GIVEN TASK:
Substitute "edge refinement" for "edges refinement" throughout the records below. Reproduce everything else unchanged.

═══ GIVEN DATA

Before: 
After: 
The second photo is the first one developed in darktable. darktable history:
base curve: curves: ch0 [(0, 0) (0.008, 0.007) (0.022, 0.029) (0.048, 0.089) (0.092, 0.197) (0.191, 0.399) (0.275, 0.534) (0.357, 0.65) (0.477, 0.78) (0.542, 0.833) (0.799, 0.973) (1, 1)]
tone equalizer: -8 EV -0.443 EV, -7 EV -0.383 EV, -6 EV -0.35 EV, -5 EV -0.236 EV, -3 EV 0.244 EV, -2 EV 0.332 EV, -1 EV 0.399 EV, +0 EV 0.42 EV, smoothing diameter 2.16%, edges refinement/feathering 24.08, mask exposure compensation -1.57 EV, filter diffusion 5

══════

FINAL ANSWER:
Before: 
After: 
The second photo is the first one developed in darktable. darktable history:
base curve: curves: ch0 [(0, 0) (0.008, 0.007) (0.022, 0.029) (0.048, 0.089) (0.092, 0.197) (0.191, 0.399) (0.275, 0.534) (0.357, 0.65) (0.477, 0.78) (0.542, 0.833) (0.799, 0.973) (1, 1)]
tone equalizer: -8 EV -0.443 EV, -7 EV -0.383 EV, -6 EV -0.35 EV, -5 EV -0.236 EV, -3 EV 0.244 EV, -2 EV 0.332 EV, -1 EV 0.399 EV, +0 EV 0.42 EV, smoothing diameter 2.16%, edge refinement/feathering 24.08, mask exposure compensation -1.57 EV, filter diffusion 5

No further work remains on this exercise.